Information shown |
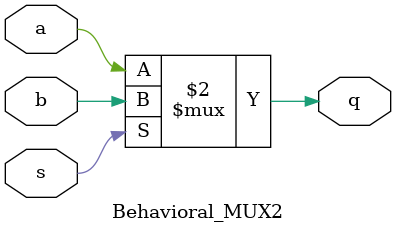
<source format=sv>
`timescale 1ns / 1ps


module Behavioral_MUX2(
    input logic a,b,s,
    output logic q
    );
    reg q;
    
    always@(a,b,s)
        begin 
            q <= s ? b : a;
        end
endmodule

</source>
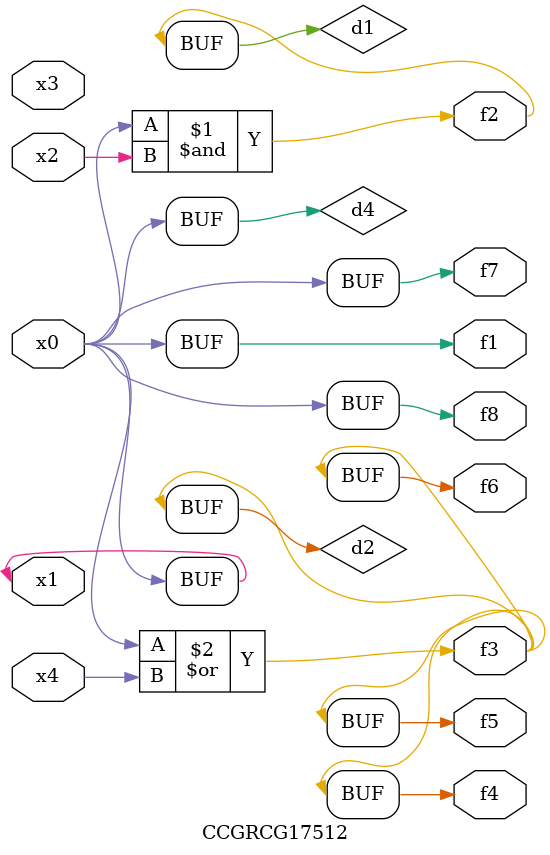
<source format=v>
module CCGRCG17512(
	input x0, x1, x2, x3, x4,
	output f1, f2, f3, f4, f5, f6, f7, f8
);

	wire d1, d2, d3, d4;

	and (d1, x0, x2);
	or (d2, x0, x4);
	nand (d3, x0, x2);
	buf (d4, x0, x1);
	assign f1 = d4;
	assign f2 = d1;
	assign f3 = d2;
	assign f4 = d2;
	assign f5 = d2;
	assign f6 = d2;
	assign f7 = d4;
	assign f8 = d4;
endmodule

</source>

==

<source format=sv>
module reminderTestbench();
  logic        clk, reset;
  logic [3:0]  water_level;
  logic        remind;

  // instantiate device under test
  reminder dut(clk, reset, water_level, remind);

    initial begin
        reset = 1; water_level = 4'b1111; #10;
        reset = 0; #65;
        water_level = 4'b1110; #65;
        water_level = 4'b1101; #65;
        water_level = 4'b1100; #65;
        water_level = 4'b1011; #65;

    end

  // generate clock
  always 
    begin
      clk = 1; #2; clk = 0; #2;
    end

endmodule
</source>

...

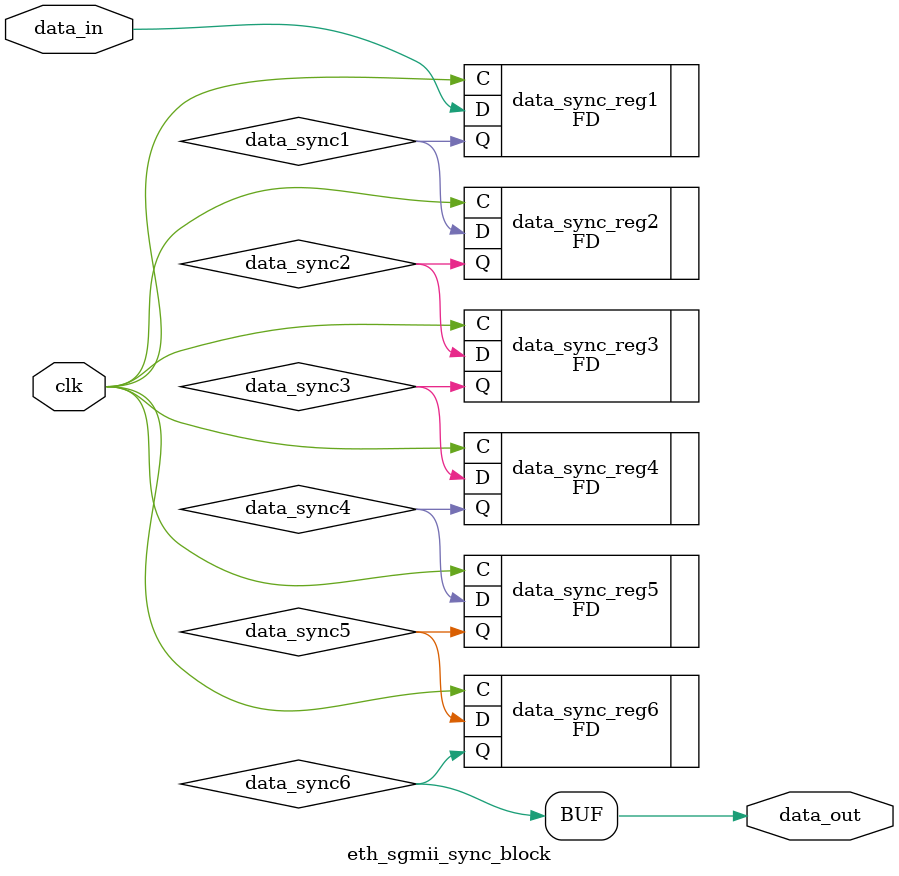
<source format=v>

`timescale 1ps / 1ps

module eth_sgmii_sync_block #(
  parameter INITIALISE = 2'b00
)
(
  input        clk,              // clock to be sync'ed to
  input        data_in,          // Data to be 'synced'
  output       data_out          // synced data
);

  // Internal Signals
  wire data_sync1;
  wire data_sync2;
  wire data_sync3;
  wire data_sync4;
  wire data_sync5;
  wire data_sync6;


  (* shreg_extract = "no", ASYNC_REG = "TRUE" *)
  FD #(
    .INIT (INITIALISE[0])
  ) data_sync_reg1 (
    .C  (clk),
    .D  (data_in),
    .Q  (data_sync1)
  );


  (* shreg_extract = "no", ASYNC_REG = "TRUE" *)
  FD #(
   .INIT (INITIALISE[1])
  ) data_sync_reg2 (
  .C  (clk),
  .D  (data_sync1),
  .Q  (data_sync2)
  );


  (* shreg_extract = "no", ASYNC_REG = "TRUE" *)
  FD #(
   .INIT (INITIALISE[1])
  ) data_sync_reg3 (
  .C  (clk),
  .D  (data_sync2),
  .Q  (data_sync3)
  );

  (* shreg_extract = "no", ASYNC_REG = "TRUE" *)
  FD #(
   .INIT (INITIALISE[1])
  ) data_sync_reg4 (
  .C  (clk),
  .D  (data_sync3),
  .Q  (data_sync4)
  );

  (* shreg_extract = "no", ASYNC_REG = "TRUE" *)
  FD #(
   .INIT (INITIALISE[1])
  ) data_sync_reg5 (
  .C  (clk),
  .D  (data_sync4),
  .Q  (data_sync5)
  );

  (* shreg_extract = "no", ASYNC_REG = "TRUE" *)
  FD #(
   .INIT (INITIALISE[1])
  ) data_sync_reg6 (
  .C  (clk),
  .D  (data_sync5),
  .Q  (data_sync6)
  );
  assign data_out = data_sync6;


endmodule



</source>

The problem | For each line of the data that has the word "reset", report that line.

Answer section |
  logic        clk, reset;
  reminder dut(clk, reset, water_level, remind);
        reset = 1; water_level = 4'b1111; #10;
        reset = 0; #65;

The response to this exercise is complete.